Fort Carson remembers 9/11
September 13, 2012
FORT CARSON, Colo. -- Fort Carson officials marked the 11th anniversary of 9/11 by remembering the victims and honoring the sacrifice of American servicemembers in a formal ceremony at the World Trade Center Memorial near Gate 1, Sept. 11.
"On Sept. 11, the nation came under attack," said Sgt. Maj. Michael Borrelli, Directorate of Emergency Services, and moderator for the event.
Borrelli listed the campaigns 4th Infantry Division Soldiers supported in operations Iraqi Freedom and Enduring Freedom.
"The cost has been great," he said. "Today we remember the 3,000 lives lost on 9/11. We also pause to remember the more than 450 members of the Ivy Division lost in battle."
Maj. Gen. Joseph Anderson, commanding general, 4th Inf. Div. and Fort Carson, and Command Sgt. Maj. Brian Stall, 4th Inf. Div. and Fort Carson, laid a wreath at the base of the World Trade Center Memorial as homage to those killed.
The ceremony served another purpose for Anderson -- to remind younger Soldiers why they continue to fight.

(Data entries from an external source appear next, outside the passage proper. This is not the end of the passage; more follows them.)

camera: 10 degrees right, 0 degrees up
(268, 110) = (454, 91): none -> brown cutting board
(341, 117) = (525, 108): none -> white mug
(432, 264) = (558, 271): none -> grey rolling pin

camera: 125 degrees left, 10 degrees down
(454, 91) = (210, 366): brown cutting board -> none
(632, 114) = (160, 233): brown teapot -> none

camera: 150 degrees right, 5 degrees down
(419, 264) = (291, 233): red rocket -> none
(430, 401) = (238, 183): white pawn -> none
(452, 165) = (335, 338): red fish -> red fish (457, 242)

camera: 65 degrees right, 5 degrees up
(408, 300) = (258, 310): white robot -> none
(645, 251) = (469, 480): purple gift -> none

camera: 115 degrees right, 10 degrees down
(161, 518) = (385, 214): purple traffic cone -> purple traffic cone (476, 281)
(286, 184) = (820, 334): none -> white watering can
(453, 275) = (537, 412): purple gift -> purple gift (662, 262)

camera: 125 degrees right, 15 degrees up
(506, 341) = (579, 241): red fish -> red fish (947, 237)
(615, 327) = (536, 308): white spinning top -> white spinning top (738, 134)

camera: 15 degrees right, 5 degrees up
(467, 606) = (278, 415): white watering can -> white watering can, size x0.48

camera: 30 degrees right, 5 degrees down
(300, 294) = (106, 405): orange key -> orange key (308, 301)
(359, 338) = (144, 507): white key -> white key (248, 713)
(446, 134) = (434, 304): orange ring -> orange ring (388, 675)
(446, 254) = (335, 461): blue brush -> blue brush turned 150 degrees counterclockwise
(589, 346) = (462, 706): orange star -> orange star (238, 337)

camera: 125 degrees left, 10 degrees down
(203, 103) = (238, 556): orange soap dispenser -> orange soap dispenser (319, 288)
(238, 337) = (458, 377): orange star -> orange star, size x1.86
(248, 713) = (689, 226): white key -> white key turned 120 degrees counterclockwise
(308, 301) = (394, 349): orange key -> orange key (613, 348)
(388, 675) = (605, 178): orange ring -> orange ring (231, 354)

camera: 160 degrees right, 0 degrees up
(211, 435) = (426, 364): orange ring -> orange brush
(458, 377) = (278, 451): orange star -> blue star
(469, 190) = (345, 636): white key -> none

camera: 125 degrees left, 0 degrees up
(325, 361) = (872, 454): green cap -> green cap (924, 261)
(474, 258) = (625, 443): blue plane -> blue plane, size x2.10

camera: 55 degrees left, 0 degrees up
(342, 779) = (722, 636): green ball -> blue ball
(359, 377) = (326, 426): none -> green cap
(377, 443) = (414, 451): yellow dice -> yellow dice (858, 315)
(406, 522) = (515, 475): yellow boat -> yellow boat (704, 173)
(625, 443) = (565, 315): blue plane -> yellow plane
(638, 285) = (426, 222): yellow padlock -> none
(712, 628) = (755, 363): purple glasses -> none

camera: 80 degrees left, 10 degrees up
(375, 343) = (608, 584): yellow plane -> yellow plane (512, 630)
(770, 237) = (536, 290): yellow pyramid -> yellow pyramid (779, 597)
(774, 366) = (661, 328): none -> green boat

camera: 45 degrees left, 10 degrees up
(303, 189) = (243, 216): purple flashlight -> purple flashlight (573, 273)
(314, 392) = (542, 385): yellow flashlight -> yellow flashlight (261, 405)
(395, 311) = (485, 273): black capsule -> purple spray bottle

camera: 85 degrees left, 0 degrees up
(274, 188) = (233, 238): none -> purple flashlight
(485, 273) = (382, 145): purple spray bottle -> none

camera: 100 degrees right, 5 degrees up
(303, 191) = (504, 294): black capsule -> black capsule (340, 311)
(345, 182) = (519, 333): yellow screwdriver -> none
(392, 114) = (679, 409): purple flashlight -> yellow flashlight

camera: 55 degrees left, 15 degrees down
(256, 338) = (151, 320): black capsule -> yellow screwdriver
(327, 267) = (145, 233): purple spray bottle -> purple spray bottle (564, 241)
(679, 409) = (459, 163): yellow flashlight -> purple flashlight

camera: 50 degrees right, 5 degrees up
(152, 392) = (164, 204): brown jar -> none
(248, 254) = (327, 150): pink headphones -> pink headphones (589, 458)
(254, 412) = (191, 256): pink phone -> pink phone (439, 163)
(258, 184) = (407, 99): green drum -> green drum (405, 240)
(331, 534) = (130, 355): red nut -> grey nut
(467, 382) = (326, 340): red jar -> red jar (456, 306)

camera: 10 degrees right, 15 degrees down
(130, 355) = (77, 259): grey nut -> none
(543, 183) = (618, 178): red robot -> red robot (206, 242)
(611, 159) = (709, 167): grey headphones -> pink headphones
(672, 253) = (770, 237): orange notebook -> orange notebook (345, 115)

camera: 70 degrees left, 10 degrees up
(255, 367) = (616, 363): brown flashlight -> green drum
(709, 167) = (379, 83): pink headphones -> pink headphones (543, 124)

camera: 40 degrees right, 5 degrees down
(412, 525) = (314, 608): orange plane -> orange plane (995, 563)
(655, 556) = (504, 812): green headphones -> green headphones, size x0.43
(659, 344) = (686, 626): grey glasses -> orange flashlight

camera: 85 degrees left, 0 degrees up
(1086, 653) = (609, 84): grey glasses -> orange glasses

"They have to understand," he said. "Everything that happened that day -- when the towers fell, when the planes crashed in Pennsylvania and at the Pentagon -- our life and world changed."
Pfc. Aaron Cameron, 204th Brigade Support Battalion, 2nd Brigade Combat Team, 4th Inf. Div., was just 9 years old when the attack took place.
"We were in third or fourth grade," he said, adding that he went to an elementary school at Fort Rucker, Ala.
Cameron said his teachers had the students kneel against the walls in the hallways, preparing for an attack.
"We were kids so we didn't know why," he said. "We didn't know the significance of it. As we grew older, we learned about it in class, but I was 13 or 14 years old when I 'got it.'"
Spc. Julia Asire, 204th BSB, 2nd BCT, was in fifth grade on 9/11.
"I remember going to school and watching the news," Asire said. "I didn't understand the significance at the time. … I remember my mother was crying."
"Soldiers need to be reminded why they are fighting," Anderson said. "All of the deployments, the sacrifices -- you have to understand why. … This is what it's all about. If we don't remember all that, it's a big mistake."
Dave Roever, an Army veteran and keynote speaker for the ceremony, agreed.
"The greatest tragedy of our human race is our short-term memory," he said.
In his address to the audience, Roever cautioned against forgetting the importance of 9/11.
"Lest we forget, we would only encounter again an enemy that never forgets," he said. "We don't have the luxury of forgetting."